Witajcie, miłośnicy tajemnic i zagadek!

Z prawdziwą przyjemnością przedstawiam Wam Trzech Detektywów. Specjalizują się oni w niezwykłych przypadkach, wyjątkowych zdarzeniach i niesamowitych historiach. Tym razem ruszają na pomoc starszemu panu, nękanemu przez wizyty tajemniczej zjawy. I rozpoczynają poszukiwania niezwykłego psa. Znaleźć go niełatwo, bo potrafi być niewidzialny.

Czytelników, którzy nie poznali jeszcze Trzech Detektywów, informuję, że przywódcą grupy jest Jupiter Jones, pucołowaty i niezwykle bystry chłopak o nienasyconej ciekawości. Nikt chyba nie może być szybszy niż jego wysportowany kolega Pete Crenshaw. Dokumentację zespołu prowadzi Bob Andrews, on także zbiera potrzebne informacje, jest rozmiłowany w książkach i dociekliwy. Wszyscy trzej mieszkają w Rocky Beach pod Los Angeles, na kalifornijskim wybrzeżu Pacyfiku.

Tylko tyle wprowadzenia. A teraz zapraszam do rozdziału pierwszego. Tam zaczyna się przygoda!

Alfred Hitchcock

Rozdział 1

Tu straszy

 

Był zmierzch, ten gwałtowny, zimny zmierzch pod koniec grudnia, gdy Jupiter Jones, Pete Crenshaw i Bob Andrews po raz pierwszy dotarli na Paseo Place. Minęli park, w którym na przekór chłodowi wciąż jeszcze kwitło parę jesiennych róż. Obok parku stał zdobny w sztukaterie dom z tablicą informującą, że mieści się tu probostwo parafii Świętego Judy. Za nim światło jarzyło się w witrażach kościółka, dobiegało też pohukiwanie i buczenie organów. Chłopcy usłyszeli strofy starego hymnu, wyśpiewywane cienkimi, dziecięcymi głosami.

Minęli kościół i znaleźli się przed tajemniczo wyglądającym blokiem mieszkalnym. Na poziomie ulicy miał on rząd garaży, a wyżej dwa piętra mieszkalne. Kotary szczelnie zasłaniały wszystkie okna, jakby lokatorzy chcieli odgrodzić się od świata.

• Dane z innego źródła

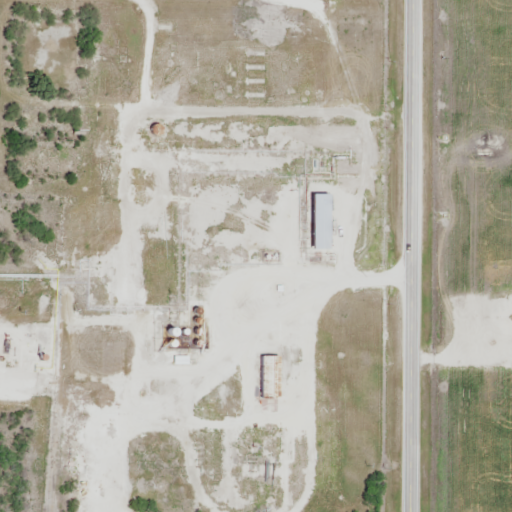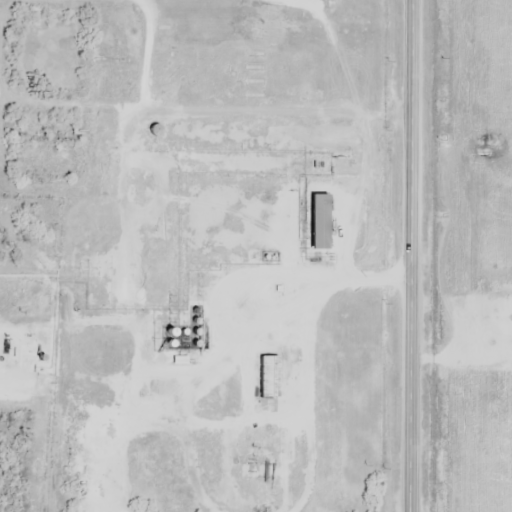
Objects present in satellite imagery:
building: (321, 222)
road: (413, 256)
building: (255, 383)
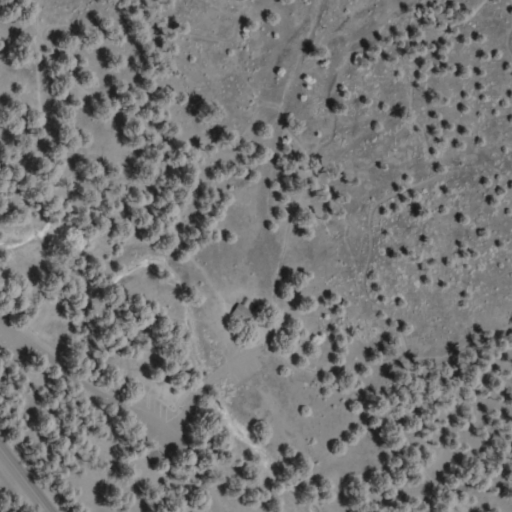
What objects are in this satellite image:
road: (292, 253)
road: (273, 294)
building: (243, 313)
road: (128, 397)
building: (152, 454)
road: (22, 482)
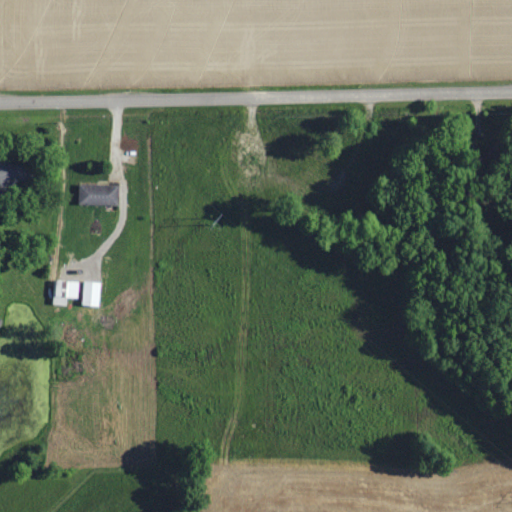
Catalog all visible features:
road: (256, 96)
building: (99, 194)
building: (64, 290)
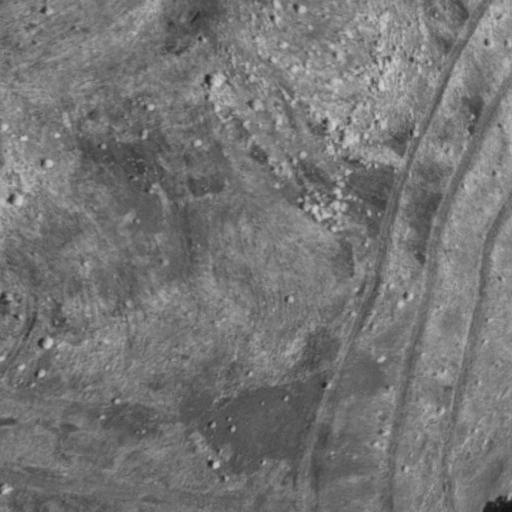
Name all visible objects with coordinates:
quarry: (256, 256)
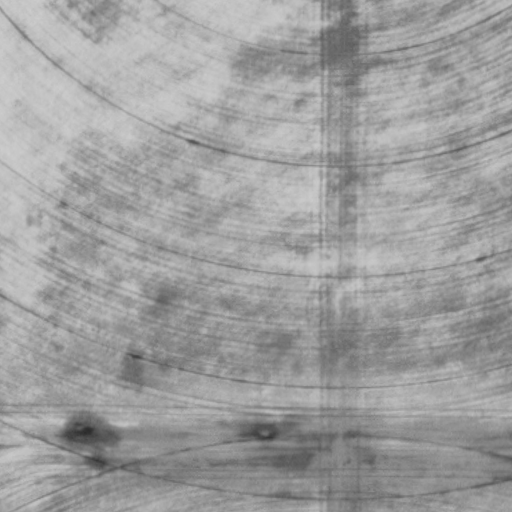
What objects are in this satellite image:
wastewater plant: (256, 256)
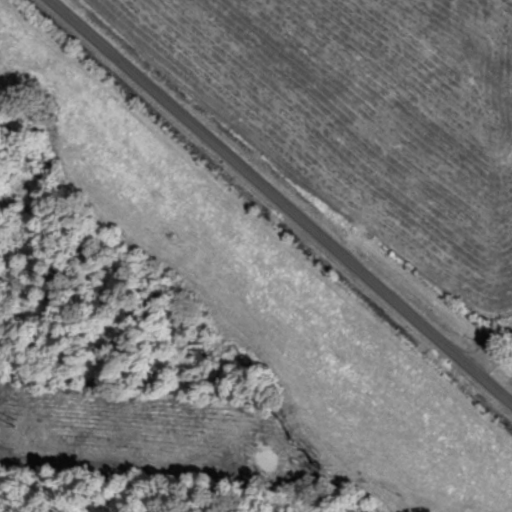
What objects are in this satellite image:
road: (281, 202)
road: (490, 347)
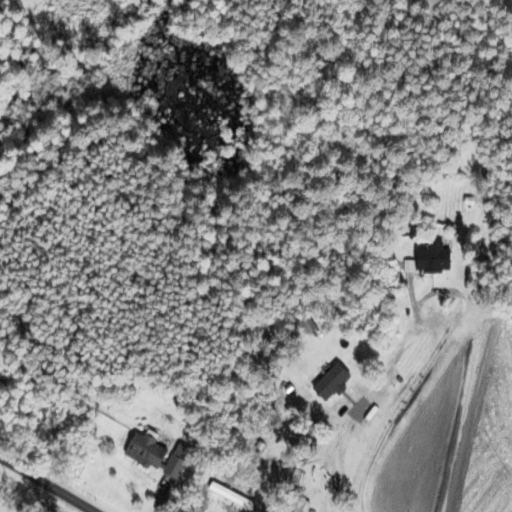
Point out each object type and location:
building: (408, 228)
building: (425, 260)
road: (441, 288)
building: (327, 384)
building: (141, 452)
building: (173, 463)
road: (46, 484)
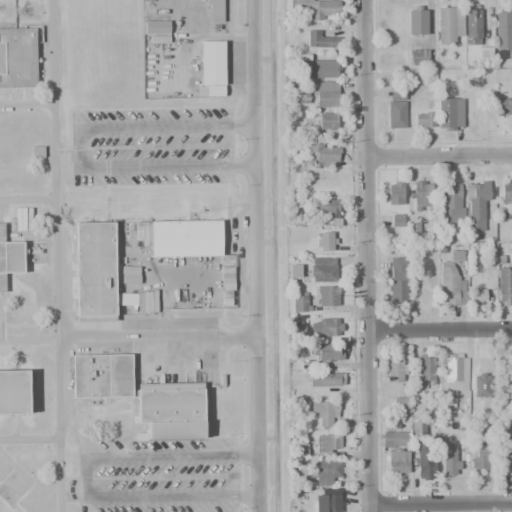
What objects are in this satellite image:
building: (317, 8)
building: (319, 9)
building: (215, 11)
building: (216, 11)
building: (417, 20)
building: (416, 22)
building: (448, 25)
building: (449, 25)
building: (156, 27)
building: (156, 27)
building: (472, 27)
building: (472, 27)
building: (503, 28)
building: (502, 37)
building: (320, 39)
building: (320, 41)
building: (18, 57)
building: (417, 57)
building: (418, 58)
building: (17, 59)
building: (211, 67)
building: (212, 67)
building: (315, 68)
building: (317, 69)
building: (326, 94)
building: (326, 95)
building: (297, 97)
road: (27, 105)
building: (395, 106)
building: (504, 106)
building: (504, 107)
building: (396, 108)
building: (449, 113)
building: (423, 120)
building: (423, 120)
building: (326, 121)
building: (327, 121)
road: (79, 149)
building: (324, 154)
building: (320, 155)
road: (439, 157)
building: (506, 192)
building: (506, 193)
building: (392, 194)
building: (392, 194)
building: (420, 195)
building: (421, 196)
road: (28, 199)
building: (450, 202)
building: (451, 202)
building: (476, 205)
building: (477, 206)
building: (326, 211)
building: (326, 211)
building: (396, 220)
building: (180, 238)
building: (186, 238)
building: (325, 241)
building: (325, 241)
road: (56, 255)
road: (254, 255)
road: (367, 256)
building: (455, 256)
building: (9, 257)
building: (9, 258)
building: (322, 269)
building: (323, 270)
building: (94, 272)
building: (96, 274)
building: (129, 275)
building: (398, 280)
building: (451, 280)
building: (397, 281)
building: (504, 285)
building: (450, 286)
building: (504, 286)
building: (476, 295)
building: (477, 295)
building: (326, 296)
building: (327, 296)
building: (300, 301)
building: (299, 302)
building: (325, 327)
building: (325, 328)
road: (439, 330)
building: (296, 331)
road: (157, 337)
building: (327, 352)
building: (320, 356)
building: (425, 369)
building: (395, 370)
building: (425, 370)
building: (455, 371)
building: (393, 372)
building: (455, 373)
building: (101, 376)
building: (101, 376)
building: (325, 379)
building: (326, 380)
building: (482, 386)
building: (13, 392)
building: (14, 392)
building: (400, 405)
building: (400, 405)
building: (172, 409)
building: (171, 410)
building: (324, 412)
building: (324, 412)
building: (417, 428)
building: (417, 429)
road: (30, 439)
building: (394, 439)
building: (395, 440)
building: (327, 443)
building: (327, 443)
building: (296, 449)
building: (506, 452)
building: (480, 456)
building: (480, 457)
building: (505, 458)
building: (424, 460)
building: (449, 460)
building: (397, 462)
building: (397, 462)
building: (450, 463)
building: (425, 466)
building: (325, 471)
building: (326, 472)
road: (86, 479)
building: (327, 500)
building: (328, 501)
road: (441, 505)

- To tu - powiedział Jupiter Jones. - Numer 402 przy Paseo Place. Zegarek pokazuje równo wpół do szóstej. Stawiliśmy się punktualnie.

Na prawo od garaży szerokie kamienne schody wznosiły się ku bramie. Po stopniach zbiegał akurat mężczyzna w marynarce koloru wielbłądziej sierści. Minął chłopców nie patrząc na nich.

Jupe ruszył ku schodom, a tuż za nim Pete i Bob. Nagle Pete podskoczył i krzyknął głośno.

Jupe zatrzymał się. Kątem oka dostrzegł mały ciemny kształt, sunący w dół po schodach.

- To tylko kot - uspokoił ich Bob.

- Mało na niego nie wlazłem - Pete zadrżał i otulił się szczelniej kurtką narciarską. - Czarny kot!

- No co ty! - roześmiał się Bob. - Nie wierzysz chyba w to, że czarny kot przynosi pecha!

Jupe nacisnął na klamkę drzwi wejściowych. W głębi, pośrodku brukowanego dziedzińca, znajdował się duży basen kąpielowy, otoczony stolikami i fotelami. Gdy Jupe otworzył bramę, zapaliły się lampy nad wodą i wśród krzewów na obrzeżach.

- Nie wpuszczamy tu domokrążców! - tuż przy uchu Jupe’a rozległ się nosowy, zgrzytliwy głos.

W otwartych drzwiach tuż obok bramy stała gruba, ruda kobieta i patrzyła na chłopców zezem przez okulary o nie oprawionych szkłach.

- Nie obchodzi mnie, co wy tu macie, zamówienia na prenumeratę jakiegoś piśmidła, cukierki, czy może kwestujecie na osierocone kanarki - burczała. - Nikt mi tu nie będzie niepokoił lokatorów.

- Pani Bortz!

Kobieta spojrzała w górę. Szczupły, siwy mężczyzna schodził z galerii biegnącej na pierwszym piętrze wzdłuż dziedzińca.

- Sądzę, że ci młodzi panowie to goście, których oczekuję - powiedział.

- Jestem Jupiter Jones - Jupe, jak to miał w zwyczaju, przedstawił się formalnie. Następnie ustąpił na bok i wskazał na przyjaciół. - Pete Crenshaw i Bob Andrews. Domyślam się, że pan Fenton Prentice?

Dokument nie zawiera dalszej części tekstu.